而王凝兒與她們關系惡劣,這樣惡毒的人還是今早關起來教訓好了再放出來為好。
“二妹,真要這般絕情?”
忠勤伯老夫人為何來尋安陽侯老夫人,自然是因為她在伯府保不住王凝兒了,而且若是此次王凝兒真被送去廟里,她在伯府的威嚴和老太君地位也要遭受重創。
原來,這次安陽侯和許成溫繞過了后宅,直接尋了忠勤伯。
別看一個是男人出面,一個是后宅婦人出面,性質不同。
若是安陽侯夫人或者安陽侯老夫人出面,也能讓伯府那邊處置王凝兒,費點功夫也能將人送去廟里懲罰,但從忠勤伯這里入口,談的便是伯府利益了。
須知,現在的忠勤伯老夫人是繼室,忠勤伯是嫡長子,是原配所出,王二老爺才是這位繼室老夫人親子。如此,忠勤伯府長房二房關系就微妙了。
若這忠勤伯老夫人是個明事理品行好的婦人也便罷了,偏她不是。自老伯爺去后,仗著自己是伯府最高長輩,是忠勤伯這繼子的母親,用孝道壓著忠勤伯和大房,極度偏寵二房親子一家。
而她教養出來的王二老爺也是個野心勃勃的人,不然之前也不會發生之前利用王念兒算計北定侯,卻被王凝兒插手,許如容差點被毀的事。且,忠勤伯無嫡子,只有一七歲庶子王祺,而王二老爺卻是有兩個嫡子并兩庶子,嫡子皆已束發,長子及冠。
忠勤伯老夫人便存了野望,打壓繼子一家,想要親子二老爺子嗣承伯府爵位。
這些事情,如今連許菡都被許菁告知,更何況人老成精的安陽侯老夫人,因此,她對這位繼室大嫂才越發冷淡。
嫡長子繼承爵位,即便忠勤伯膝下無嫡子,但有庶子,論理論禮,都當是庶子王祺繼承爵位。
再有,細論起來,王二老爺還不是嫡次子,是繼室所出。繼室在原配前執妾禮,繼室所出子雖也是嫡,但卻比正經嫡出矮一頭。
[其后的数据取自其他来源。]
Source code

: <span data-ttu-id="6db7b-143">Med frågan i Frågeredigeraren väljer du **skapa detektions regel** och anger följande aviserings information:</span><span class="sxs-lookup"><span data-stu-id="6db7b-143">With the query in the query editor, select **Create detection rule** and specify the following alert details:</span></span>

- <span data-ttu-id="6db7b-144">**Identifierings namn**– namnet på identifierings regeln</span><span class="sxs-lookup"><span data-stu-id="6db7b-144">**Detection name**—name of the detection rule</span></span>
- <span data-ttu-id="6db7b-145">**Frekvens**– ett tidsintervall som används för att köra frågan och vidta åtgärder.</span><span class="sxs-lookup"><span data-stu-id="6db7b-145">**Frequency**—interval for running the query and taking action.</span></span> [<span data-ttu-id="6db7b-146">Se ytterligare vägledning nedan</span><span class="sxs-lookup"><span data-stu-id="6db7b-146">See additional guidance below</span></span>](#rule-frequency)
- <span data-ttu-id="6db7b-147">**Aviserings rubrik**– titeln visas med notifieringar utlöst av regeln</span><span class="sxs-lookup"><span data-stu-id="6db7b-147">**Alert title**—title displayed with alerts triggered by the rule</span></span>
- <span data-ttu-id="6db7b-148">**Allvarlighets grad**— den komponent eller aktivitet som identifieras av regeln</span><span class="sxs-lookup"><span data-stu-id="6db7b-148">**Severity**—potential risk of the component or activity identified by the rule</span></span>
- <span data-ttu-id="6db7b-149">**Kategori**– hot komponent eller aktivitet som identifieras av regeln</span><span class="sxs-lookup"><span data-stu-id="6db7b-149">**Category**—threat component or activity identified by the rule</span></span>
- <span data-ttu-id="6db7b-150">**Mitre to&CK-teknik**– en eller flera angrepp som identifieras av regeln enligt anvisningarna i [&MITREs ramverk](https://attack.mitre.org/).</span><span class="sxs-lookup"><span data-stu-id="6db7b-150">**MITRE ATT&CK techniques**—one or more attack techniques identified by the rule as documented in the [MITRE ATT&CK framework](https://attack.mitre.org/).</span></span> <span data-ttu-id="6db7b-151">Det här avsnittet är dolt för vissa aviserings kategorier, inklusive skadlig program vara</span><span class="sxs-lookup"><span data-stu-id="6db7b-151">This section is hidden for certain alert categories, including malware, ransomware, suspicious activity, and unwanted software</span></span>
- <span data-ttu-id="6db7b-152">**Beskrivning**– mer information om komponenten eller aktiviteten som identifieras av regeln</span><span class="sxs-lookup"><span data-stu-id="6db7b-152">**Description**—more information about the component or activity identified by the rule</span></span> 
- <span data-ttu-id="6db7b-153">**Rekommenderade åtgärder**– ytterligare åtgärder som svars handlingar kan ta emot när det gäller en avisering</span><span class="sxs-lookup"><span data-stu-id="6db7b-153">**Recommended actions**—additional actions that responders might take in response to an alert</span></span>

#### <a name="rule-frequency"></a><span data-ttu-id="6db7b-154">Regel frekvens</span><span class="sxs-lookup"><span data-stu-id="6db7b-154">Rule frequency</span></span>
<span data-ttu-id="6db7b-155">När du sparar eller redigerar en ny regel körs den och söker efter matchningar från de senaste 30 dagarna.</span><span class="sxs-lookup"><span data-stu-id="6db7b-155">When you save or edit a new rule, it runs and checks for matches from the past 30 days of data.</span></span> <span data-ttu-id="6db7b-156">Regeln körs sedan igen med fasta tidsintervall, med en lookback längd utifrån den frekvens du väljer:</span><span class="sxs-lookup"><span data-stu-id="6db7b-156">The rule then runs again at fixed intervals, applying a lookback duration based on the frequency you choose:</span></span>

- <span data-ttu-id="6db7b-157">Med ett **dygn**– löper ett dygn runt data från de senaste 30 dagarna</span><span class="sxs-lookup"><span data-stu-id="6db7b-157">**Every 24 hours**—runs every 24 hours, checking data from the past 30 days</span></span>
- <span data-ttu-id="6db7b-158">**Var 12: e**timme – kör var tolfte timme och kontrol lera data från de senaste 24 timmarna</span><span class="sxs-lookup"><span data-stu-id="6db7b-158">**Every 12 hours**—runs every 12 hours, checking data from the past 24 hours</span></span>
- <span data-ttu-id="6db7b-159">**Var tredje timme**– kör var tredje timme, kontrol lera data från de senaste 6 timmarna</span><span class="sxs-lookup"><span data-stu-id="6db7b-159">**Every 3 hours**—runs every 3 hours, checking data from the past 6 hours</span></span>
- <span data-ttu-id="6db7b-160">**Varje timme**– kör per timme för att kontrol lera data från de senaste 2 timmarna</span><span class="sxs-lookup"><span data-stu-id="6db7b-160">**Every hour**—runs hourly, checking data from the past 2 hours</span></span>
換言之,若是忠勤伯有個同母胞弟,王二老爺地位比這位胞弟也要矮一些。
只是,這是禮制,若不細究,王二老爺這也就是嫡出了。
“作為伯府出來的姑奶奶,我最后要說一句,大嫂日后對長房還是寬和些好,這伯府到底是修永他們長房承下去。”安陽侯老夫人精神不濟般放下茶盞,吩咐王嬤嬤,“替我去送送大嫂。”
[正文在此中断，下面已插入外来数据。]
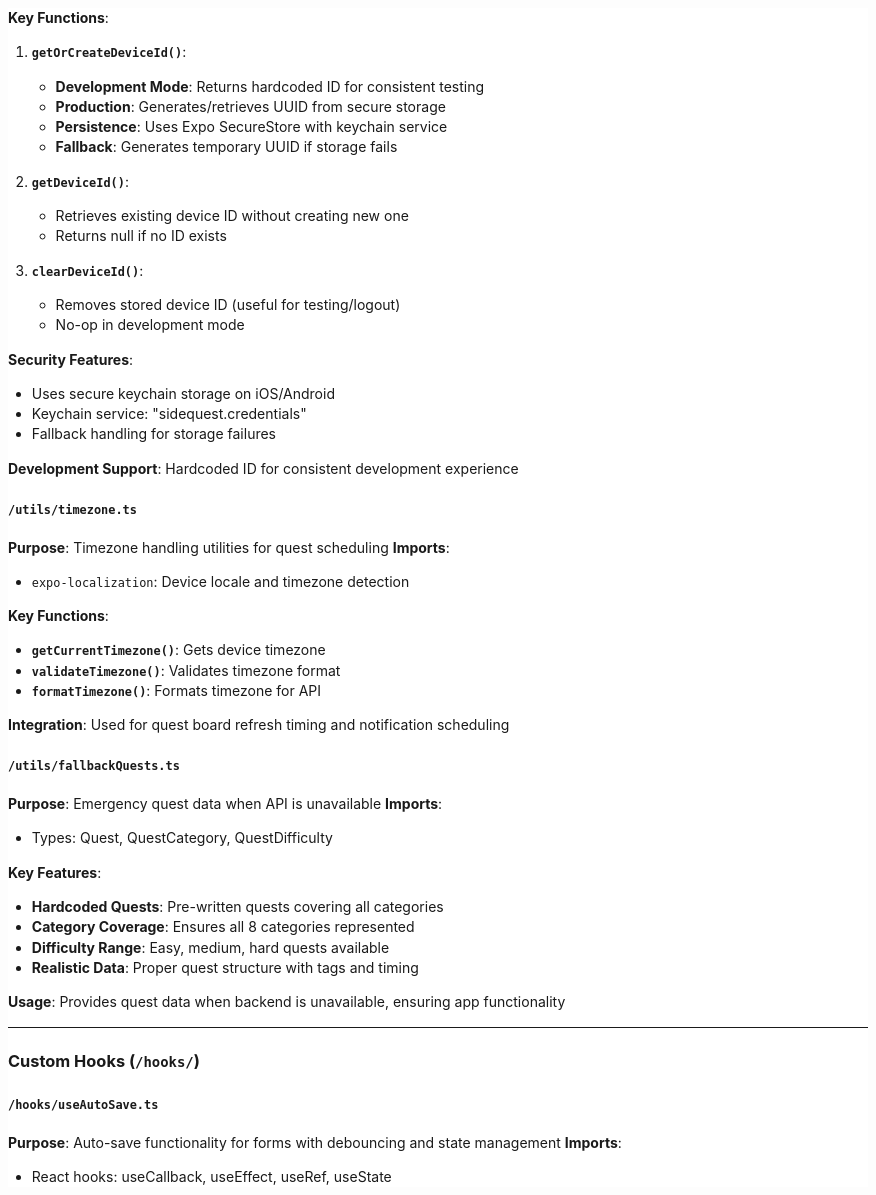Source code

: **Key Functions**:

1. **`getOrCreateDeviceId()`**:
   - **Development Mode**: Returns hardcoded ID for consistent testing
   - **Production**: Generates/retrieves UUID from secure storage
   - **Persistence**: Uses Expo SecureStore with keychain service
   - **Fallback**: Generates temporary UUID if storage fails

2. **`getDeviceId()`**:
   - Retrieves existing device ID without creating new one
   - Returns null if no ID exists

3. **`clearDeviceId()`**:
   - Removes stored device ID (useful for testing/logout)
   - No-op in development mode

**Security Features**:
- Uses secure keychain storage on iOS/Android
- Keychain service: "sidequest.credentials"
- Fallback handling for storage failures

**Development Support**: Hardcoded ID for consistent development experience

#### `/utils/timezone.ts`
**Purpose**: Timezone handling utilities for quest scheduling
**Imports**:
- `expo-localization`: Device locale and timezone detection

**Key Functions**:
- **`getCurrentTimezone()`**: Gets device timezone
- **`validateTimezone()`**: Validates timezone format
- **`formatTimezone()`**: Formats timezone for API

**Integration**: Used for quest board refresh timing and notification scheduling

#### `/utils/fallbackQuests.ts`
**Purpose**: Emergency quest data when API is unavailable
**Imports**:
- Types: Quest, QuestCategory, QuestDifficulty

**Key Features**:
- **Hardcoded Quests**: Pre-written quests covering all categories
- **Category Coverage**: Ensures all 8 categories represented
- **Difficulty Range**: Easy, medium, hard quests available
- **Realistic Data**: Proper quest structure with tags and timing

**Usage**: Provides quest data when backend is unavailable, ensuring app functionality

---

### Custom Hooks (`/hooks/`)

#### `/hooks/useAutoSave.ts`
**Purpose**: Auto-save functionality for forms with debouncing and state management
**Imports**:
- React hooks: useCallback, useEffect, useRef, useState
“好,好,”忠勤伯老夫人不妨安陽侯老夫人最后說出這么幾句話,氣的無禮地伸手指了下安陽侯老夫人,隨后扶著小丫鬟的手,氣哼哼地起身,“走,既然二妹這般不留情面,日后伯府也請不起您這姑奶奶。”
這話里的意思,竟是往后忠勤伯府拒絕安陽侯老夫人再登門,不認這出嫁女,伯府不再是安陽侯老夫人娘家人了。
安陽侯老夫人眸色一暗,微微嘆息一聲,搖搖頭。
但并未放在心上。
忠勤伯府姓王,便是忠勤伯老夫人是王秦氏,但也是王字打頭,且伯爺是她的大侄子。
王秦氏……她還沒這個資格阻攔。
再一細想,安陽侯老夫人更安心了。難怪之前老大要越過伯府后宅女眷,直接尋上了忠勤伯,王秦氏親自跑來侯府,她這是一肚子算計野望要成空了。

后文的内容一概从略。